You must have children.

A grandchild, I say. The word hangs in the air like a bird testing its voice.

She looks at me oddly. Both of us are calculating how this is possible, or maybe only I am. She is distracted, looking at her hands.

I am trying to not think of the letter. As though it has not precipitated a new and exquisite pain. Why is there no mention of a child? What kind of terrific odds could produce such a preposterous outcome? My entire life I have been persecuted for living, in essence, like a man. And now this absurd claim like a thousand forces doing their best to pluck things from me, designating my own inadequacy, my own insignificance. Only for a moment did I let thoughts of motherhood take shape, but even then, especially then, it was set to fail. The choice was made. And once a choice is made, it cannot be unmade. I tried to not think of it. Looking too closely at things changes what you feel. And now it doesn’t matter how much or little I thought of it. Why repeat sad things?
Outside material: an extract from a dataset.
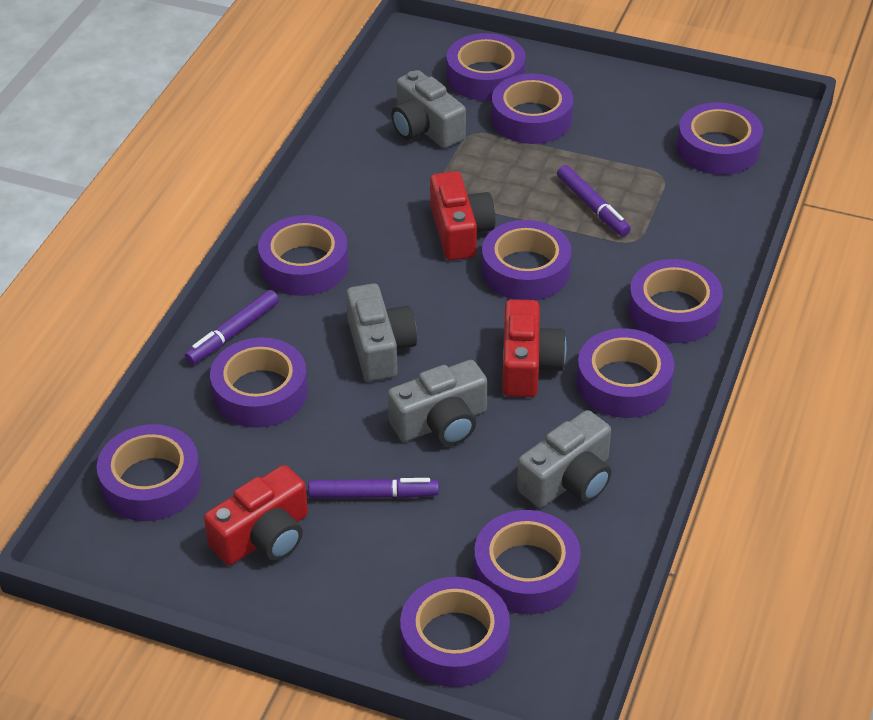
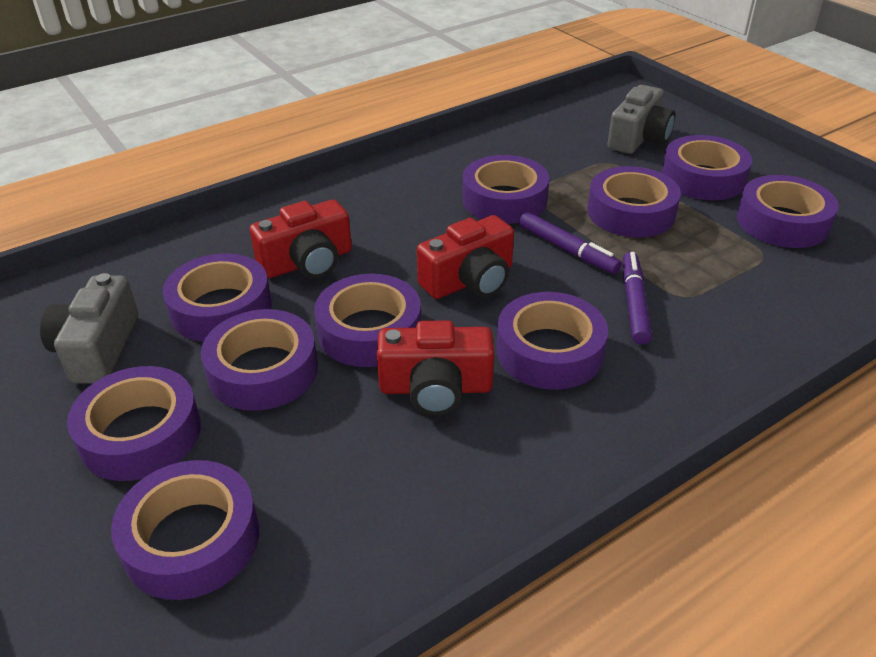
grey camera: [346,283,417,381] [388,360,488,446] [391,70,466,148] [517,410,612,508] = 4 -> [40,273,138,384] [607,85,675,154] = 2
purple marker: [185,290,279,365] [308,478,439,499] [557,165,631,237] = 3 -> [519,212,621,274] [623,252,652,345] = 2
purple tape: [97,424,201,521] [210,337,308,428] [258,215,349,296] [400,577,510,687] [446,33,526,101] [474,510,581,614] [482,220,572,300] [492,74,573,144] [577,328,674,418] [628,259,723,343] [677,102,763,175] = 11 -> [67,366,201,481] [111,460,259,600] [163,253,272,342] [201,309,318,411] [314,274,421,367] [462,155,550,224] [496,292,608,390] [587,166,681,238] [662,135,752,200] [737,175,839,248] = 10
Ask for help, I tell her. Sleep. You will find that you will get through it. The night is difficult, but the night can also bring solutions. She looks up. You need to sleep long enough to dream.

She slides over and collapses in my lap holding on to my waist, and then starts shaking with tears.

I’ve not been held like this for years. It is uncomfortable, verging on painful, but I do not move.

I wish I could help.

You already did, she says, wiping her eyes with the tips of her fingers. Though everything she says sounds open-ended.

She gets up, holding her small body with grace, and then glints white through the cool grass and across the park. A pale shape moving, through the navy blue light. I think because of my age and opinion, she mistakes me for wise and maternal. The truth is I’m neither of these things.